You can bet that Justice Roberts stood with the liberal side of the Court on this outcome hoping to show that the Court was indeed an “objective entity” which gave due consideration to the Constitution and to the impact of the law upon the people of the nation. His strategy failed miserably as the outcome has and will cause more and more people to question the role of the Court as a member of the checks and balances triad designed into our government system from the start. If Roberts and company had done their job properly, the finding would have read along the lines of, “The Court rules in a 5-4 decision that the mandate for mandatory healthcare coverage which Congress has enacted under the powers of the Commerce Clause does not match those powers assigned to Congress under the Constitution. Therefore, while the Court will allow the law to stand with regard to the structure and definition of Affordable Healthcare, the method by which funding is provided in support of the program, its implementation, and sustainment cannot arise on the basis of the mandate under the Commerce Clause.” That did not happen thus the Court left the American people adrift in a boat without a paddle and at the same time allowed the law to stand on the basis of semantics and how that plays into the political process downstream. In the end, the last bastion of protection for the Constitution failed in its sworn role to protect the intent of that document. Whether a few Senators lose their seat in the next election matters little to Obama and his ilk in gaining this victory over Constitution governance in America.

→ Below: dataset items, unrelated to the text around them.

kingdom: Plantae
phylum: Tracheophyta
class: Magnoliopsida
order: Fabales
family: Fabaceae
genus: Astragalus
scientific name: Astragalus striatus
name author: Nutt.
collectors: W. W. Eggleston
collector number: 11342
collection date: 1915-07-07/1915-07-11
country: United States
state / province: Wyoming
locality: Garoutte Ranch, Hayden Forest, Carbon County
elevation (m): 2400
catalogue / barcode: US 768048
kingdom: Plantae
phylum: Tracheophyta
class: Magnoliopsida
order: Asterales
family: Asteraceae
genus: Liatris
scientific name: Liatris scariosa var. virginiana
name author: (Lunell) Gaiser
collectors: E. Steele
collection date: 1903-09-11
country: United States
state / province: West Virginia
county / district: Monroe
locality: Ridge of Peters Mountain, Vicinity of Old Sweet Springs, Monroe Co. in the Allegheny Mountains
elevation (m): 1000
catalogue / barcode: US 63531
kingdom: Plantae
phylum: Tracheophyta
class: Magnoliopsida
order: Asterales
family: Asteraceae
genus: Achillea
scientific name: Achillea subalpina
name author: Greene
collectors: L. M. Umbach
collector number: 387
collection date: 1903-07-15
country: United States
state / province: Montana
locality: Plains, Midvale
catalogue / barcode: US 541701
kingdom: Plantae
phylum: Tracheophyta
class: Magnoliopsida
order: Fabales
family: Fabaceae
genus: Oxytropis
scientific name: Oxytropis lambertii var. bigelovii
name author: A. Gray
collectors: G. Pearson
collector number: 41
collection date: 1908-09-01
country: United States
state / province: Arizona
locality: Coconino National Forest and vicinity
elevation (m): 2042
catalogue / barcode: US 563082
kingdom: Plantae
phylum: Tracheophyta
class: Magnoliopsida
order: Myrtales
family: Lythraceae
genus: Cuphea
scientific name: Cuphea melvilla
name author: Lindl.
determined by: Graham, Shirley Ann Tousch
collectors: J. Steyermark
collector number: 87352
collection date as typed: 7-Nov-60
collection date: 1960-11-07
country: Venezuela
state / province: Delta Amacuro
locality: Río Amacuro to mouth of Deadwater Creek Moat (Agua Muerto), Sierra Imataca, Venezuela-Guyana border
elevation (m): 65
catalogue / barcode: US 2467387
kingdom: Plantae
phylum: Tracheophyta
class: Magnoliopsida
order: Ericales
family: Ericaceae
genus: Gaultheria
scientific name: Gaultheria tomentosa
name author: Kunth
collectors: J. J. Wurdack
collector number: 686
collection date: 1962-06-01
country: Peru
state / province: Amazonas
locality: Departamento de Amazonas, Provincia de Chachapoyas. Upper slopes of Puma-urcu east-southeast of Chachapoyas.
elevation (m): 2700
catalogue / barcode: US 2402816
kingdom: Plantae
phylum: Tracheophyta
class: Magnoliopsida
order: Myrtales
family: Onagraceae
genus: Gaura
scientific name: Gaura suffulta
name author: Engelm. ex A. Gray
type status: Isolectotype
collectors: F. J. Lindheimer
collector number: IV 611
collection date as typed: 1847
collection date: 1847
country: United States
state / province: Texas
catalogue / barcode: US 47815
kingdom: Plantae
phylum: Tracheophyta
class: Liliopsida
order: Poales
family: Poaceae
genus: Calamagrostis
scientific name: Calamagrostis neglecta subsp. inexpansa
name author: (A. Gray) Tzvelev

The Court did find that the Federal Government could not impose penalties on States that failed to uphold the requirements of Affordable Healthcare Act by withholding Medicaid funding. On the one hand, this was a move in the right direction; on the other hand, this restriction will simply raise the cost of the law in terms of the ratio between participation revenue and cost of the care. Ultimately the care will be handed out and the costs will be tallied. Analysis of such costs will only yield one conclusion: middle tax income earners must pay more to support the financial needs of the law. Ironically, as the premiums go up, so will the frivolous spending on the part of the government. The welfare train continues down the track with more cars being added at each stop and the pace can now quicken thanks to the inability of the Supreme Court and its Chief Justice to take action to protect and defend the Constitution as expected to do as their duty.